More of the good stuff! We will need to know how to label the null and alternative hypothesis, calculate the test statistic, and then reach our conclusion using the critical value method or the p-value method.

The Test Statistic for a Test of 2 Means from Independent Samples:

[latex]t = \displaystyle \frac{(\bar{x_1} - \bar{x_2}) - (\mu_1 - \mu_2)}{\sqrt{\displaystyle \frac{s_1^2}{n_1} + \displaystyle \frac{s_2^2}{n_2}}}[/latex]

What the different symbols mean:

[latex]n_1[/latex] is the sample size for the first group

[latex]n_2[/latex] is the sample size for the second group

[latex]df[/latex], the degrees of freedom, is the smaller of [latex]n_1 - 1[/latex] and [latex]n_2 - 1[/latex]

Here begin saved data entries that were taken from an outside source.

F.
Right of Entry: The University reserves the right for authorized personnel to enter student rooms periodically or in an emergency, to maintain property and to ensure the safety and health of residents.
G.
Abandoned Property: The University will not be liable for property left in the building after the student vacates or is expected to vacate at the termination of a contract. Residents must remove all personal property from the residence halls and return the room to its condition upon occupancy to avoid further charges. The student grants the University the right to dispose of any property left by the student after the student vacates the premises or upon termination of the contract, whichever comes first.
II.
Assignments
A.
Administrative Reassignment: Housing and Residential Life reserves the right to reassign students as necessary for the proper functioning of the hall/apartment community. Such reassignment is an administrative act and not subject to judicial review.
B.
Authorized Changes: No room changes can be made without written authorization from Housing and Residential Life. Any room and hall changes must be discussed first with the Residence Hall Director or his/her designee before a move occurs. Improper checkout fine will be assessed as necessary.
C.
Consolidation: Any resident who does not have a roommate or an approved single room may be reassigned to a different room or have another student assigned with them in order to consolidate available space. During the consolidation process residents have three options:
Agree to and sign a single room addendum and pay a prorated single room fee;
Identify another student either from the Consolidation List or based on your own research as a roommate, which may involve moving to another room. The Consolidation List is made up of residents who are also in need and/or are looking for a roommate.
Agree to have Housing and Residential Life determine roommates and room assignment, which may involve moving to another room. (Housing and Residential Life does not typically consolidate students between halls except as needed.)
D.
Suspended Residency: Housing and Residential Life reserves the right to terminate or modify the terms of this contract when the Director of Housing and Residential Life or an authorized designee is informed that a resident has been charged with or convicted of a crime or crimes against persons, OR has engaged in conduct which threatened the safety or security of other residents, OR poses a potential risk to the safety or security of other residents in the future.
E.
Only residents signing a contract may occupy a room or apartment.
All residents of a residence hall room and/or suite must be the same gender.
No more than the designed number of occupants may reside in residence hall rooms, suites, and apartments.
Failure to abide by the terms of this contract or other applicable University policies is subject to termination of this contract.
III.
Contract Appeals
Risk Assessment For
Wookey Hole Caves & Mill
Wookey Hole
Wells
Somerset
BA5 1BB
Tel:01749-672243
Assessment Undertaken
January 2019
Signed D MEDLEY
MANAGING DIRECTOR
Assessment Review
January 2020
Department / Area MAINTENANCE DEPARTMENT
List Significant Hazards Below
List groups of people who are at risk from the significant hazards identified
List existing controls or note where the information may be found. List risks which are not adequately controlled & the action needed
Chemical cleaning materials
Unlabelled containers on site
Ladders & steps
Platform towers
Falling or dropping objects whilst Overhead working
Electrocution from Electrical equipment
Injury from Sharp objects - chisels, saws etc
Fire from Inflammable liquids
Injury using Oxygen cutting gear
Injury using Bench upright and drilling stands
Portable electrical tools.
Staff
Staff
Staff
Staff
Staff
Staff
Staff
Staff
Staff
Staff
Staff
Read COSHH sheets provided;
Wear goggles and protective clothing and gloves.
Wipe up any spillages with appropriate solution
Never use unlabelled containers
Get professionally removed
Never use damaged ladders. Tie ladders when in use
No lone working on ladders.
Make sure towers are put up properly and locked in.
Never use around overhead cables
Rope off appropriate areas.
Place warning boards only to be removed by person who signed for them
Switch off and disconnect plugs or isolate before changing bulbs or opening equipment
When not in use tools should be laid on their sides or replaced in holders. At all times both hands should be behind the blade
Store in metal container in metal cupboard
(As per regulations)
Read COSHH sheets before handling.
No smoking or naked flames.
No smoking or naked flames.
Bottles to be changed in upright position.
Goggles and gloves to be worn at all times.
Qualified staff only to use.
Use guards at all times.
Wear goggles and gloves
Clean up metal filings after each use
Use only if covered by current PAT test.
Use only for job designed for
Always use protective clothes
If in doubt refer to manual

[latex]\mu_1[/latex] is the population mean from the first group

[latex]\mu_2[/latex] is the population mean from the second group

[latex]\bar{x_1}[/latex] is the sample mean for the first group

[latex]\bar{x_2}[/latex] is the sample mean for the second group

[latex]s_1[/latex] is the sample standard deviation for the first group

[latex]s_2[/latex] is the sample standard deviation for the second group

[latex]\alpha[/latex] is the significance level , usually given within the problem, or if not given, we assume it to be 5% or 0.05

Assumptions when conducting a Test for 2 Means from Independent Samples:

We do not know the population standard deviations, and we do not assume they are equal
The two samples or groups are independent
Both samples are simple random samples
Both populations are Normally distributed OR both samples are large ([latex]n_1 > 30[/latex] and [latex]n_2 > 30[/latex])

Steps to conduct the Test for 2 Means from Independent Samples:

Identify all the symbols listed above (all the stuff that will go into the formulas). This includes [latex]n_1[/latex] and [latex]n_2[/latex], [latex]df[/latex], [latex]\mu_1[/latex] and [latex]\mu_2[/latex], [latex]\bar{x_1}[/latex] and [latex]\bar{x_2}[/latex], [latex]s_1[/latex] and [latex]s_2[/latex], and [latex]\alpha[/latex]
Identify the null and alternative hypotheses
Calculate the test statistic, [latex]t = \displaystyle \frac{(\bar{x_1} - \bar{x_2}) - (\mu_1 - \mu_2)}{\sqrt{\displaystyle \frac{s_1^2}{n_1} + \displaystyle \frac{s_2^2}{n_2}}}[/latex]
Find the critical value(s) OR the p-value OR both
Apply the Decision Rule
Write up a conclusion for the test

Example 1: Study on the effectiveness of stents for stroke patients [1]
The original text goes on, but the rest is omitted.